109    Enfin, au regard de la jurisprudence rappelée aux points 101 à 103 ci-dessus, la Commission n’a pas démontré que, sur la base des éléments qui lui avaient été soumis par les autorités nationales, elle ne pouvait pas évaluer de manière ponctuelle les pertes liées aux défaillances avérées. À cet égard, il convient de relever que la Commission n’a pas fait état de difficultés qui auraient entraîné des efforts disproportionnés aux fins de calculer une correction ponctuelle pour remédier aux pertes occasionnées pour le budget de l’Union du fait des irrégularités constatées. En ce sens, le fait même que la Commission ait pu calculer une correction ponctuelle à l’égard des entités Tilla Huelva et G. tend à démontrer l’absence de telles difficultés.
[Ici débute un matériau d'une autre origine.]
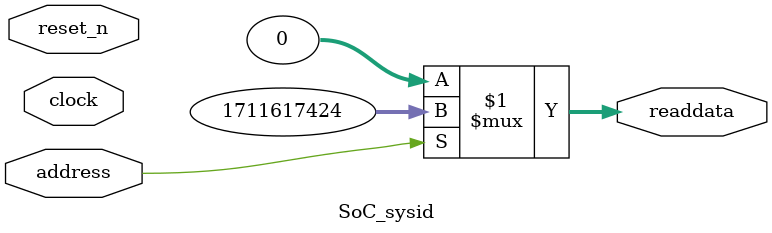
<source format=v>

`timescale 1ns / 1ps
// synthesis translate_on

// turn off superfluous verilog processor warnings 
// altera message_level Level1 
// altera message_off 10034 10035 10036 10037 10230 10240 10030 

module SoC_sysid (
               // inputs:
                address,
                clock,
                reset_n,

               // outputs:
                readdata
             )
;

  output  [ 31: 0] readdata;
  input            address;
  input            clock;
  input            reset_n;

  wire    [ 31: 0] readdata;
  //control_slave, which is an e_avalon_slave
  assign readdata = address ? 1711617424 : 0;

endmodule




</source>
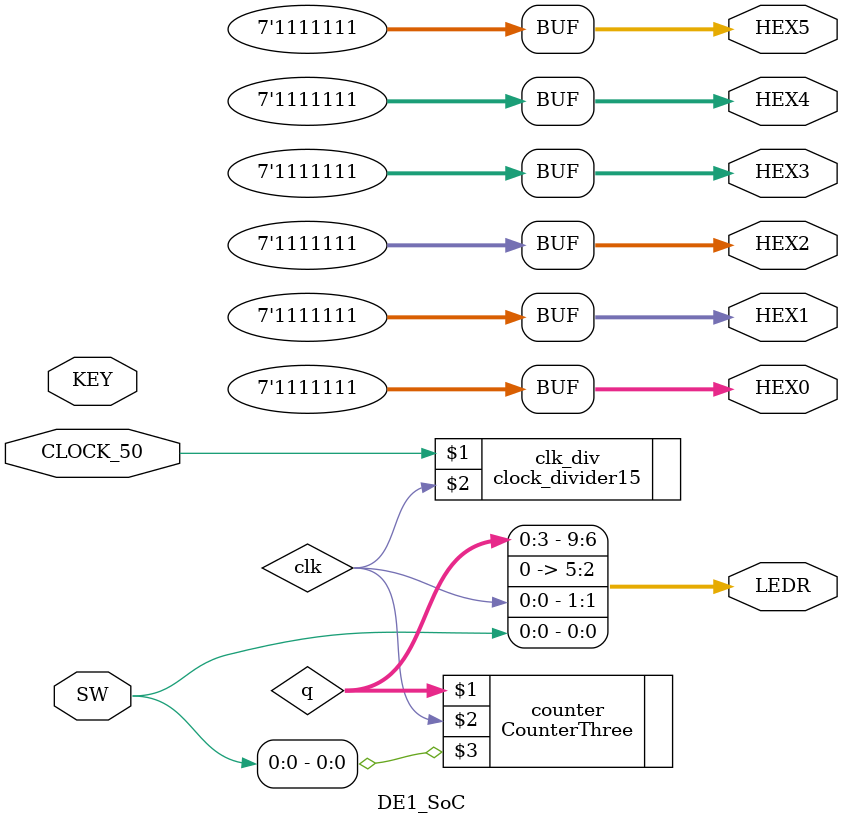
<source format=sv>

module DE1_SoC (HEX0, HEX1, HEX2, HEX3, HEX4, HEX5, KEY, LEDR, SW, CLOCK_50);
 output [6:0] HEX0, HEX1, HEX2, HEX3, HEX4, HEX5;
 output [9:0] LEDR;
 input [3:0] KEY;
 input [9:0] SW;
 input CLOCK_50; // 50MHz clock.

 // Default values, turns off the HEX displays
 assign HEX0 = 7'b1111111;
 assign HEX1 = 7'b1111111;
 assign HEX2 = 7'b1111111;
 assign HEX3 = 7'b1111111;
 assign HEX4 = 7'b1111111;
 assign HEX5 = 7'b1111111;

 wire clk;
 clock_divider15 clk_div (CLOCK_50, clk);
 
 wire [0:3] q;
 CounterThree counter(q, clk, SW[0]);
 
 assign LEDR = {q, 4'b0000, clk, SW[0]};
 
endmodule 

</source>
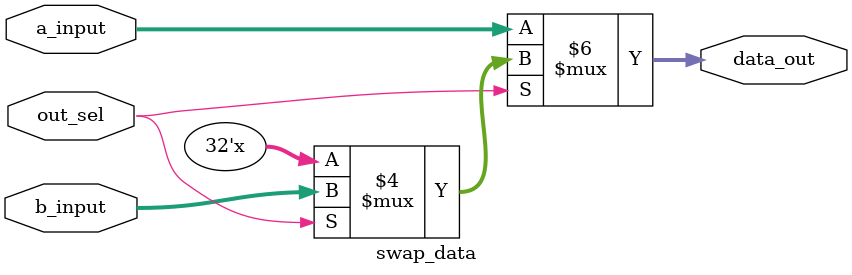
<source format=v>

`timescale 1ns/100ps

module swap_data(a_input,b_input, out_sel, data_out);

/**
* SWAP DATA REGISTER FILE - swap_data.v
*Inputs:	
*	-a_input (32bits): Data to be swapped from RS 
*	-b_input (32bits): Data to be swapped from RT
*	-out_sel 1 bit: choose which register to output to multiplexer. multiplexer inputs into rf
*		0 -> swap rs; 1-> swap rt
*OUTPUTS:
*	-data_out (32bits): Data chosen to be swapped
*/

input [31:0] a_input;
input [31:0] b_input;
input out_sel;

output [31:0] data_out;
reg [31:0] data_out;

always @ (a_input,b_input, out_sel)
begin
	if(out_sel == 1'b1)
	begin
		data_out <= b_input;
	end
	if(out_sel == 1'b0)
	begin
		data_out <= a_input;
	end
end

endmodule

</source>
110    Par conséquent, la Commission ne pouvait pas valablement considérer, sur la base du constat de deux irrégularités ponctuelles, que les carences dans le système de contrôle mis en place par les autorités espagnoles étaient d’un caractère systémique justifiant l’application d’une correction forfaitaire en l’espèce. Il convient, partant, d’accueillir la première branche du second moyen et d’annuler la décision attaquée en ce qu’elle applique une correction forfaitaire de 10 %, sans qu’il soit besoin, dès lors, d’examiner la seconde branche du second moyen.

 Sur les dépens

111    Aux termes de l’article 134, paragraphe 3, du règlement de procédure, chaque partie supporte ses propres dépens si les parties succombent respectivement sur un ou plusieurs chefs.

112    En l’espèce, il y a lieu de condamner le Royaume d’Espagne et la Commission à supporter leurs propres dépens.

Par ces motifs,

LE TRIBUNAL (septième chambre)

déclare et arrête :

1)      La décision d’exécution (UE) 2017/264 de la Commission, du 14 février 2017, écartant du financement de l’Union européenne certaines dépenses effectuées par les États membres au titre du Fonds européen agricole de garantie (FEAGA) et du Fonds européen agricole pour le développement rural (Feader), en tant qu’elle exclut certaines dépenses effectuées par le Royaume d’Espagne, est annulée en ce qu’elle applique une correction forfaitaire de 10 %.

2)      Le recours est rejeté pour le surplus.

3)      Le Royaume d’Espagne et la Commission européenne supporteront leurs propres dépens.

Tomljenović

Bieliūnas

Kornezov

Ainsi prononcé en audience publique à Luxembourg, le 20 mars 2019.

Signatures


*      Langue de procédure : l’espagnol.